Our editor’s essential cocktails

An Old Fashioned is a classic cocktail every home bartender should know how to make. Getty images photo

Now that we’re all spending so much more time at home, this is a good opportunity to brush up on our home-bartending skills. That means learning at least a few recipes to serve to the people in your bubble and, eventually, all the many friends you’re making on Zoom.

The most important drink you should know how to make is the one you like best. That’s also the best advice for stocking your liquor cabinet, though for your sake I hope it’s something simple, like a highball, rather than, say, a Ramos Gin Fizz, which requires egg whites, orange blossom water and a seltzer bottle, among other things.

After that, it’s best to start with classics. They are, after all, classics for a reason—they taste good, and they work—but they are also a good place to start experimenting if you want to get creative. Here are five drinks every home bartender should have in their repertoire.

The Old Fashioned

This is the original “bittered sling,” defined in 1806 as “a stimulating liquor, composed of spirits of any kind, sugar, water and bitters.” These days the spirit is usually whisky, either rye or bourbon, though rum or brandy taste pretty fine, too. In the 1950s and ’60s it was fashionable to muddle orange slices and maraschino cherries into Old Fashioneds—this just makes for a sweet, messy drink, so seriously, don’t. What makes the Old Fashioned such an enduring favourite is its simplicity. No need to muddle that up.

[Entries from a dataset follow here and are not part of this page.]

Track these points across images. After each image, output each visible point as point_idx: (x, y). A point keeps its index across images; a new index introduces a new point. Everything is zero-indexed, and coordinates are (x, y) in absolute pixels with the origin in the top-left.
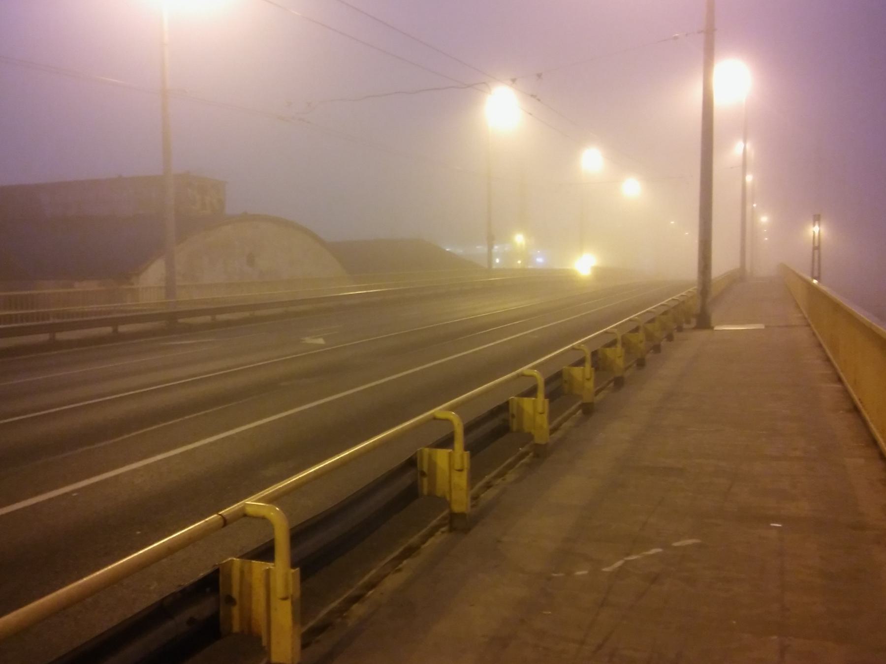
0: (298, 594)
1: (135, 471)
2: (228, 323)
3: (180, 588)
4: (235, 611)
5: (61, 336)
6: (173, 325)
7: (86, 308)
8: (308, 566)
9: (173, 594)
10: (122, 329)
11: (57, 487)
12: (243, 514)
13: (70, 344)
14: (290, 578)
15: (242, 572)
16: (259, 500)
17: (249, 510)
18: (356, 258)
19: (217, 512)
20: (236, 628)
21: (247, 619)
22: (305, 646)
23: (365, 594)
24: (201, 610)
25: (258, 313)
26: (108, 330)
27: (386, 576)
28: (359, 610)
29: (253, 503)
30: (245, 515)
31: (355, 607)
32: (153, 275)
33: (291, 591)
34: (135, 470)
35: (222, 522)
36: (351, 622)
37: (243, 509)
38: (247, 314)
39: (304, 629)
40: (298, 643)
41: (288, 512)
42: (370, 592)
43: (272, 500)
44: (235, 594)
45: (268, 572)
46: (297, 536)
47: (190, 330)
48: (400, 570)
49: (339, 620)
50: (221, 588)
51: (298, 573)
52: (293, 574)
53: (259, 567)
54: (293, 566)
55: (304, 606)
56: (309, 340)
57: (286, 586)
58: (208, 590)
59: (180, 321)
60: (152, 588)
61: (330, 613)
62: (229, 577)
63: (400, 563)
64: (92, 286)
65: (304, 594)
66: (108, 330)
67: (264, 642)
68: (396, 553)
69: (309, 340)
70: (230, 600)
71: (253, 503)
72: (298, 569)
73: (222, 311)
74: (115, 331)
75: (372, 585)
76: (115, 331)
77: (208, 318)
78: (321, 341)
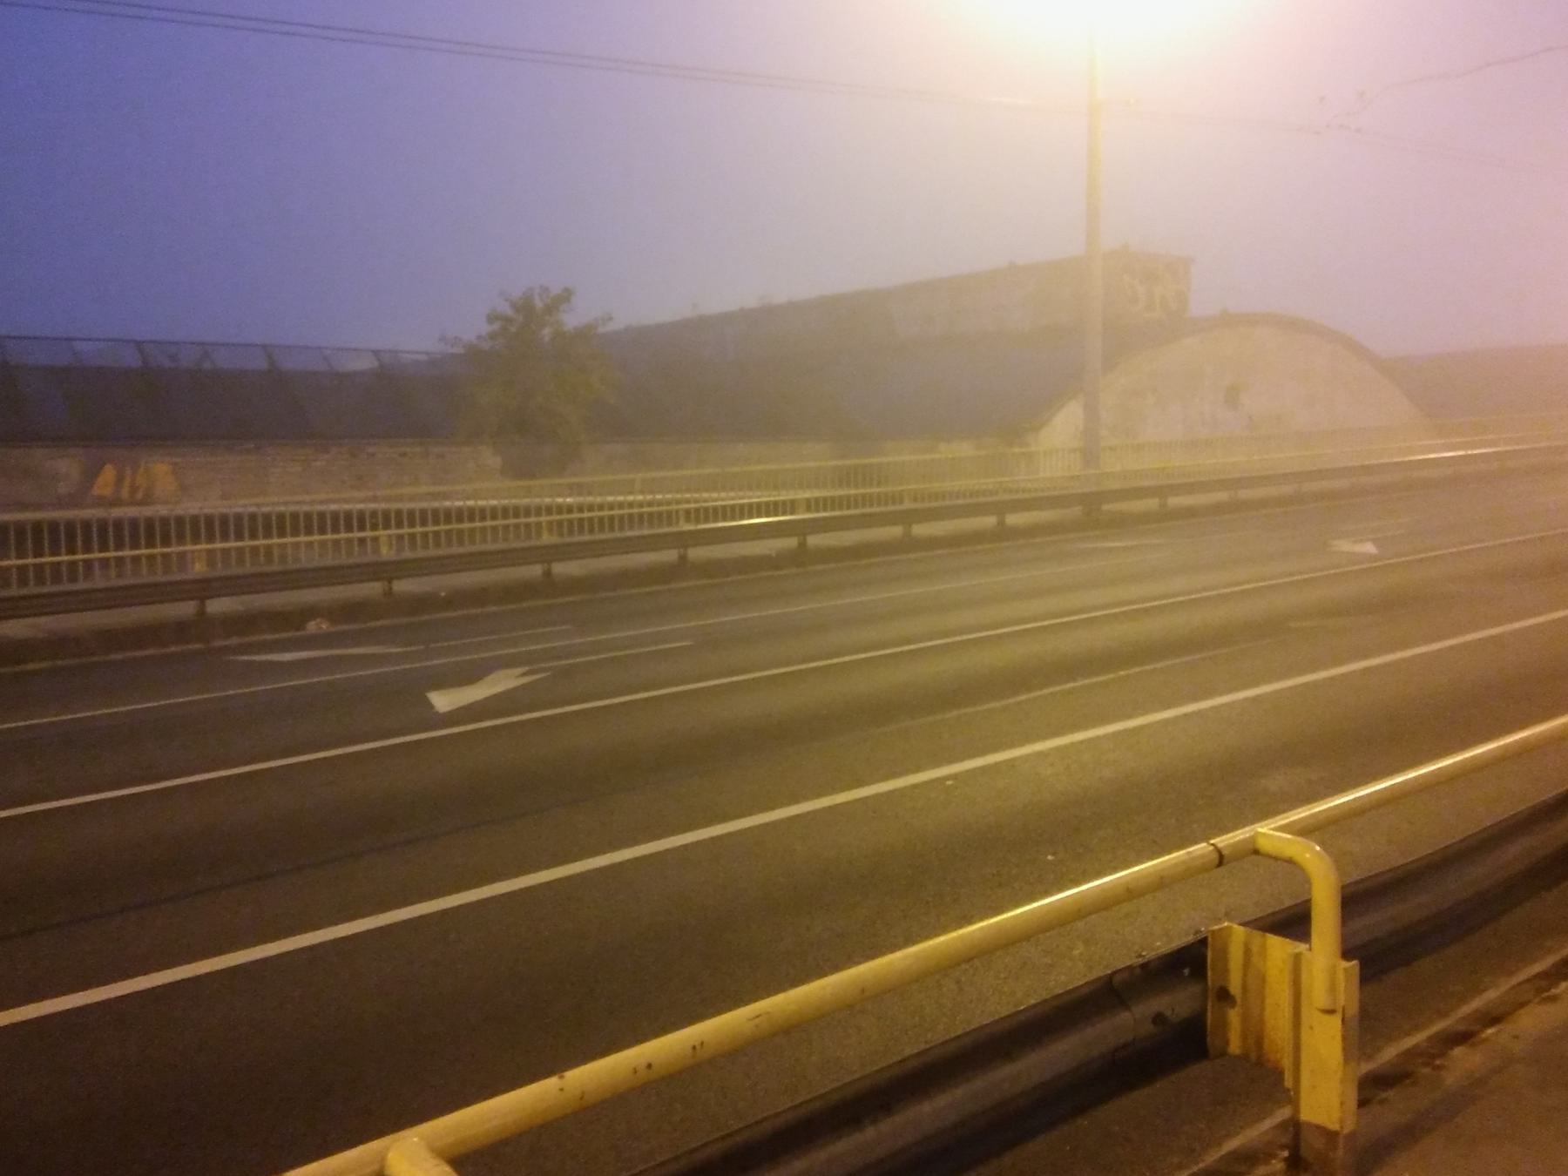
0: (1353, 1009)
1: (1046, 754)
2: (1191, 513)
3: (1141, 961)
4: (1234, 1016)
5: (920, 530)
6: (1092, 514)
7: (936, 486)
8: (1374, 958)
9: (1130, 968)
10: (1012, 519)
11: (918, 769)
12: (1252, 851)
13: (933, 543)
14: (1341, 976)
15: (1247, 952)
16: (1282, 829)
17: (1265, 845)
18: (1438, 387)
19: (1206, 839)
20: (1235, 1047)
21: (1256, 1034)
22: (1363, 1103)
23: (1481, 1031)
24: (1176, 1003)
25: (1245, 494)
26: (990, 521)
27: (1522, 1005)
28: (1464, 1060)
29: (1269, 832)
30: (1256, 852)
31: (1458, 1051)
32: (1062, 428)
33: (1342, 999)
34: (1040, 754)
35: (1215, 856)
36: (1451, 1079)
37: (1253, 839)
38: (1222, 496)
39: (1366, 1067)
40: (1352, 1097)
41: (1339, 860)
42: (1490, 1031)
43: (1304, 830)
44: (1235, 987)
45: (1297, 958)
46: (1353, 900)
47: (1122, 524)
48: (1554, 999)
49: (1426, 1070)
50: (1209, 973)
51: (1357, 969)
52: (1346, 970)
53: (1278, 948)
54: (1346, 954)
55: (1365, 1028)
56: (1345, 546)
57: (1332, 988)
58: (1186, 971)
59: (1105, 507)
60: (1076, 952)
61: (1410, 1054)
62: (1223, 954)
63: (1555, 984)
64: (964, 449)
65: (1365, 1014)
66: (990, 521)
67: (1288, 1082)
68: (1538, 968)
69: (1345, 546)
70: (1224, 995)
71: (1269, 832)
72: (1355, 962)
73: (1175, 489)
74: (1001, 523)
75: (1493, 1018)
76: (1001, 523)
77: (1152, 504)
78: (1370, 548)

Make the Old Fashioned Whisky Cocktail.
A classic Margarita. Getty images photo

The Sour Family

Sours comprise all those drinks that balance citrus, spirits and sweetener, often in equal measure, and shaken with ice. That covers everything from Margaritas to Clover Clubs, Sidecars, Tom Collinses and, of course, the Whisky Sour. Even that fancy Ramos Gin Fizz is, at its essence, a sour. Learn how to make one, and you can really make ’em all. This formula is also a great base for experimenting with spirits, sweeteners, citrus and garnish. Think: adding ginger and pineapple to your Margarita, or blood orange juice to a Sidecar.

Make a classic Margarita.
The Gibson dates back to late 1800s San Francisco. Getty Images photo

Martini, Manhattan

Stirred, spirit forward and underpinned with the bitter bite of vermouth, these elegant cocktails are the sophisticates of the drinks world. The Martini is properly gin based, with a splash of dry (white) vermouth, perhaps a dash of orange bitters and a garnish of olives, lemon zest or pickled onions. The Manhattan is properly rye whisky based, with sweet (red) vermouth, aromatic bitters and a cherry garnish. Both are usually served up in a stemmed glass, though can be served on ice. There are, of course, numerous variations on both.

Make a classic Gibson.
The Bicicletta was named for the elderly Italian men who swerved all over the road while cycling home after drinking in the local café. Getty Images photo

Our bitter friends

The Italians love their “amari,” potable bitters like Campari, Fernet-Branca, Cynar or Aperol that help with digestion and are the stars in these cocktails. They tend to be built over ice right in the glass (no shaker needed), are relatively low in alcohol and usually served as aperitifs to whet the appetite, or as digestifs to settle the stomach. Among them are the Negroni, Aperol Spritz, Americano and Bicicletta.

Make a Bicicletta.
One of the world’s oldest cocktails, the Champagne cocktail dates back to the mid-1800s. Getty Images photo

Champagne cocktails

Yes, yes, I know the Champagne Cocktail has been called a drink for “hookers and old ladies,” but it was also Dorothy Parker’s favourite cocktail, and I’m with Dorothy on this one. Bubbles make everything a little brighter, and in a classic Champagne Cocktail they are balanced with sweet and bitter elements as well as the depth of Cognac. Still skeptical? Make yours a Mimosa, French 75, Bellini or Seelbach instead.